Speaking at the group’s annual general meeting on Wednesday, chairman Jan du Plessis said the company will consider reducing the dividend in “a year or two in the future”, according to the Financial Times.
A dividend cut would be one way to fund the telecoms giant’s plans to connect 15mln homes to superfast broadband, he said.
BT will also look at reducing capital expenditure, cutting costs and borrowing more to help fund the expansion of the fibre broadband network.
Philip Jansen, who took over as chief executive of BT this year, told the FT on the sidelines of the meeting that it would cost between £400mln and £600mln in extra capital a year to bring full fibre to 15mln premises.
On its turnaround plan, BT asked shareholders to be patient with the chairman saying “What I cannot offer is a quick fix”.

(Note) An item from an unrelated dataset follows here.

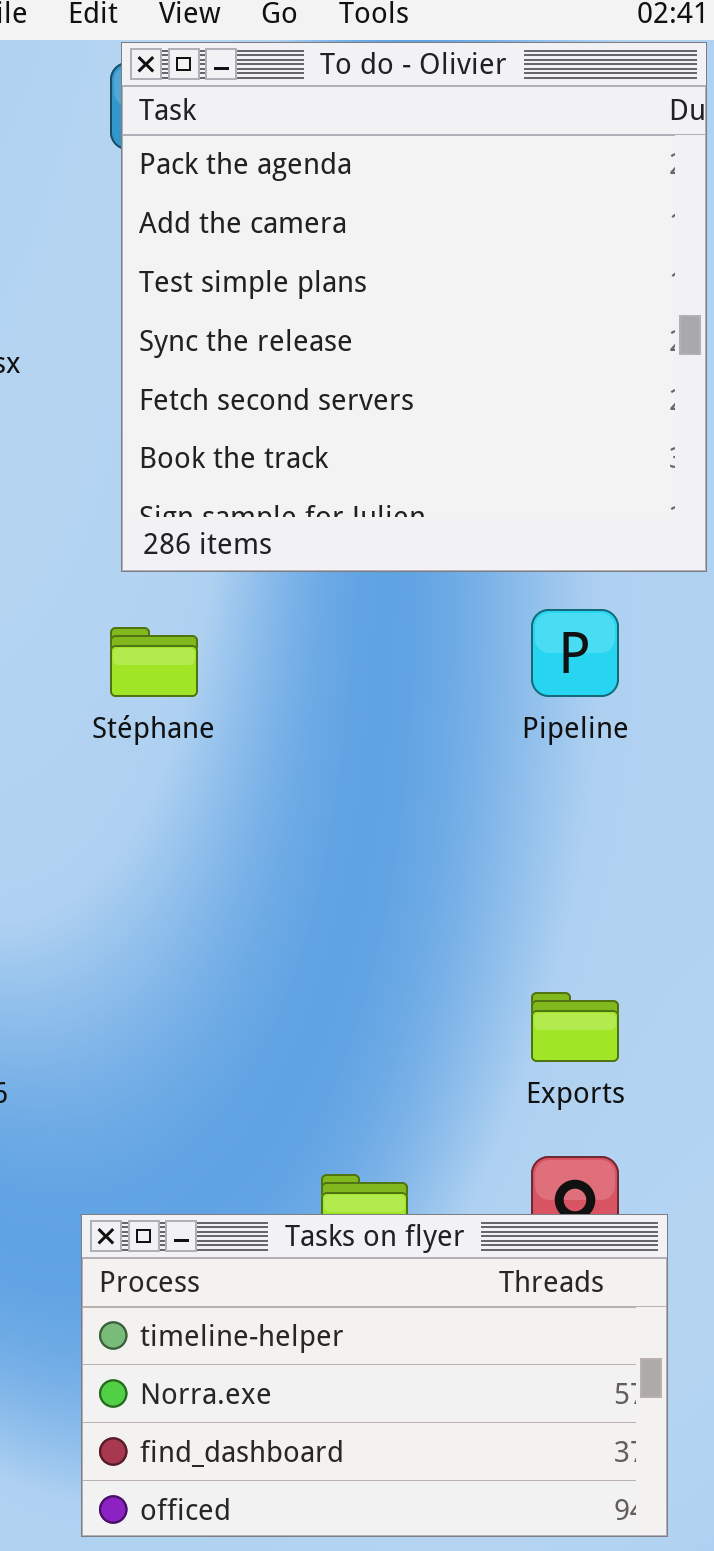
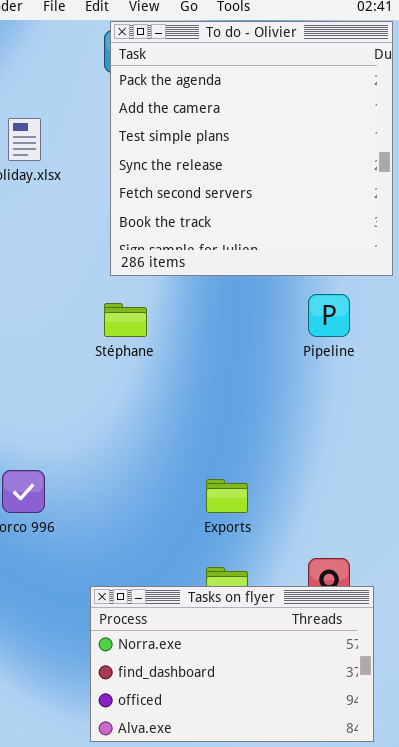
Exports: [531,992,619,1062] -> [206,479,248,513], moved
Tasks on flyer: [81,1214,668,1537] -> [90,586,374,742], scrolled down 1 row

BT’s shares have fallen to less than 200p from 500p three years ago amid concerns about a regulatory clampdown, tough competition in the consumer arm, ongoing struggles in the enterprise businesses and the Global Services international division, a high cost base and a massive pension and net debt position.
The company is also still recovering from an accounting scandal at its Italian unit in 2017 that sliced off a big chunk of its market value and dented profits.
More than 8% of shareholders voted against BT’s remuneration reported at the AGM on Wednesday. Last year a third of shareholders opposed executive pay.